As victims of decades-long Kemalist repression, in the late 1990s the Islamists began flirting with liberal ideas in the age of globalization. They were at the forefront of the defense of justice, human rights, democracy, civil society, and so on, and were partners in the elaboration of ideas of pluralism, tolerance, and anti-militarism. Parties seeking justice and intellectuals claiming authenticity and equal rights flourished in the liberal climate of the period. Humble yet radical voices such as Ali Bulac and Abdurrahman Arslan were supplemented by a more academically confident cohort like Yasin Aktay, Omer Celik, and Yalcin Akdogan. But the younger generation was soon to be absorbed by the demands of the political party, as the new millennium witnessed the transition of Islamist politics from victimhood to a hegemonic control of state power.

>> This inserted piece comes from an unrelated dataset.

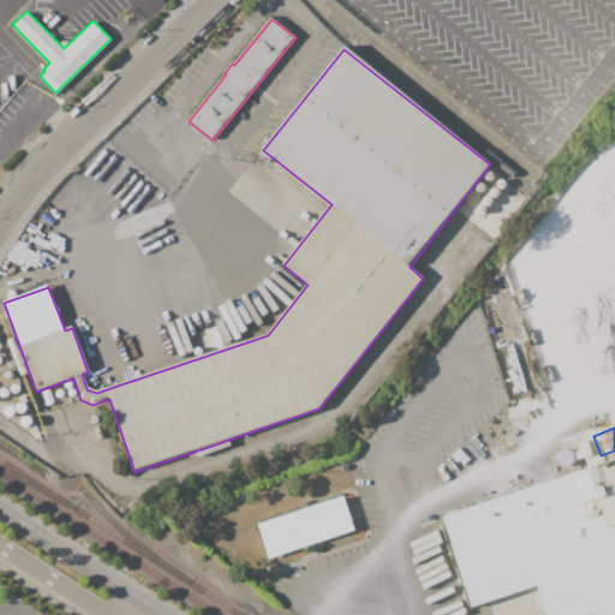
[(614,614),(547,614),(547,613),(538,614),(494,614),(491,605),(475,610),(443,515),(614,458),(614,614)]
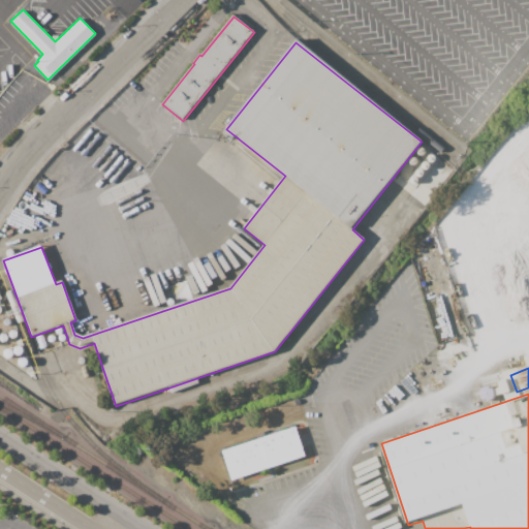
[(221,449),(294,426),(305,455),(230,479),(221,449)]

The banality of Islamism became clear only when Islamists came into contact with the oxygen of political freedom. Their experiment with power, which first began with municipal opportunities in the '90s, took a toll, but the effect remained negligible. It was with the meteoric rise to power of AKP (the Justice and Development Party) in the 2000s that the dramatic fall of the Islamist intellectuals began in earnest. With a few exceptions from the older generation and almost no exceptions among the younger, they swiftly submitted to the demands of popular politics and ended up serving as apparatchiks in exchange for ranks and positions within the party. Individuals like Yalcin Akdogan articulated a new vocabulary for the conservative turn. Political Islamism later took on a populist and nationalist character.

Having exploited the help of liberals and the progressive left in their ascent to power, the Islamists underwent a spectacular change of heart. Those conscientious Islamist intellectuals who had been speaking truth to power suddenly became hucksters of party politics and petty legitimizers of oppressive policies. Turkish Islamism offered the world an ugly Muslim nationalism, a nouveau-riche ethos of conspicuous consumption, and kleptocratic handling of public resources.

Dragged by party politics into the desert of populist nationalism, today Islamism in Turkey is associated in the public mind with corruption and injustice. And no self-respecting intellectual identifies with Islamism.